### EXERCISE AIM
Whenever the word "edited" occurs in a line of the material below, that line is counted. Report only the count.
-- LISTED RECORDS follows --
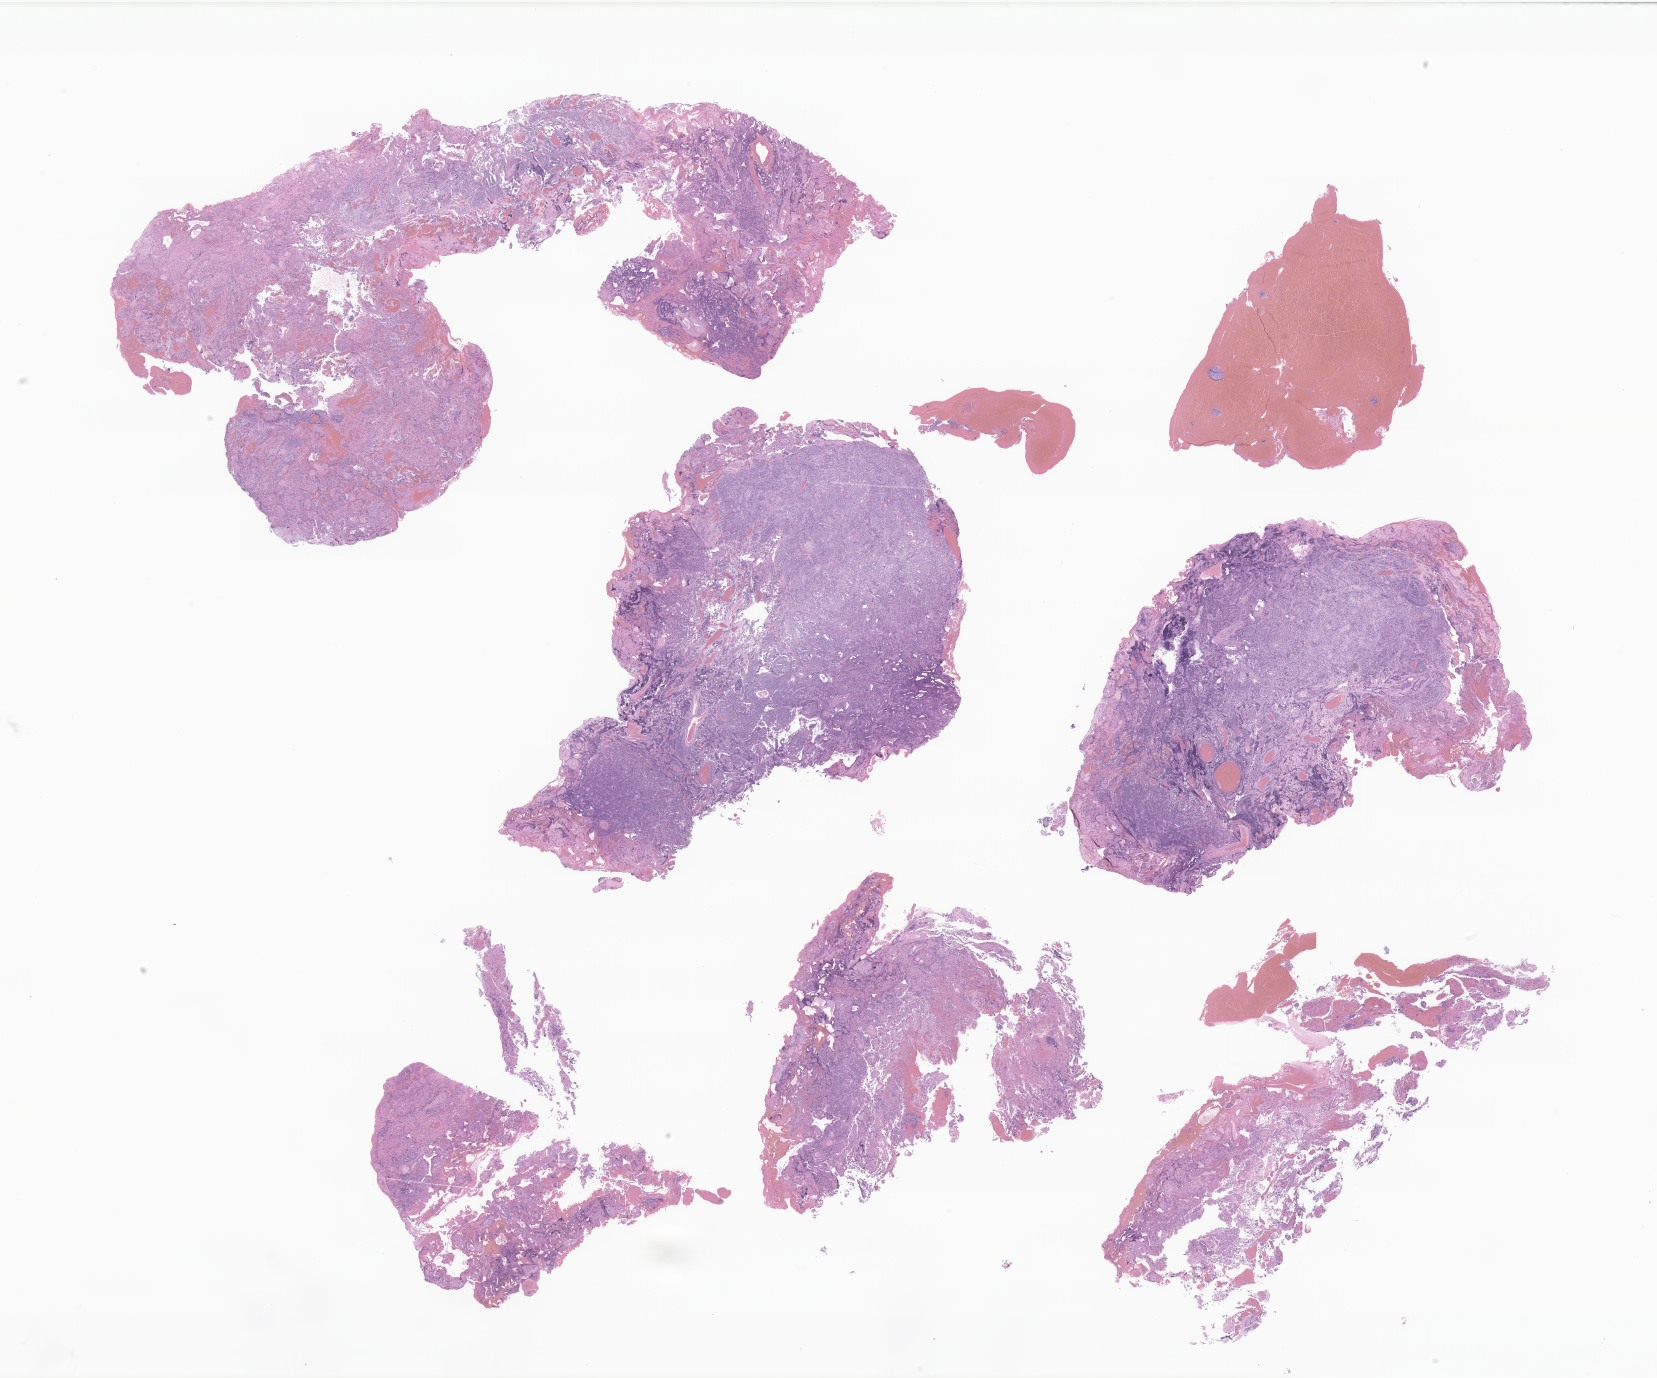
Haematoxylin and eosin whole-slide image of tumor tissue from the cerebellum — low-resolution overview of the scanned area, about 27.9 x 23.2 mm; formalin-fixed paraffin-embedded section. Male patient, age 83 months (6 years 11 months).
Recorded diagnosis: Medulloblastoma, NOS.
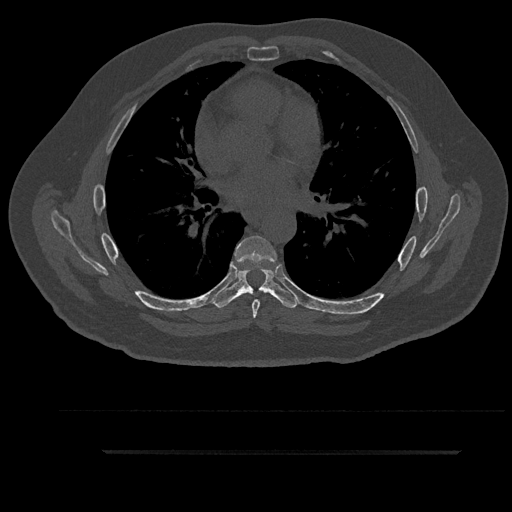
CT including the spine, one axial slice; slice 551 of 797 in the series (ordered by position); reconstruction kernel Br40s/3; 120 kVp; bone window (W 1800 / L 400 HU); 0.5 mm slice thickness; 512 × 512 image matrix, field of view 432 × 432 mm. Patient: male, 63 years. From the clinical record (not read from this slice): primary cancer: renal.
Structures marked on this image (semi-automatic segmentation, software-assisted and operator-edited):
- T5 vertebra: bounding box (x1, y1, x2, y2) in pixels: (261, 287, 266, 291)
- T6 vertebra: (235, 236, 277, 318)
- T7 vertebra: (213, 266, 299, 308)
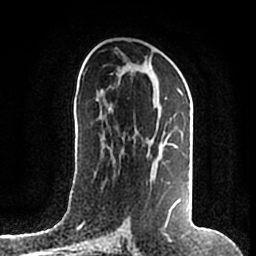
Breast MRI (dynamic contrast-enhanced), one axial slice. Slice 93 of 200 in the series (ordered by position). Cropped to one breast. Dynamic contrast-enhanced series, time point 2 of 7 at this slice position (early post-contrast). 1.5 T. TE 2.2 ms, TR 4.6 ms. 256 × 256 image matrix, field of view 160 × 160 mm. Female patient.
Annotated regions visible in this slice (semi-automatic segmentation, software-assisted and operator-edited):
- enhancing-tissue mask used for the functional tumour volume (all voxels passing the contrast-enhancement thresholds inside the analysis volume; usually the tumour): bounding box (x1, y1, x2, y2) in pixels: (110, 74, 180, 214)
-- LISTED RECORDS concluded --
### OUTPUT FOR THIS TASK
2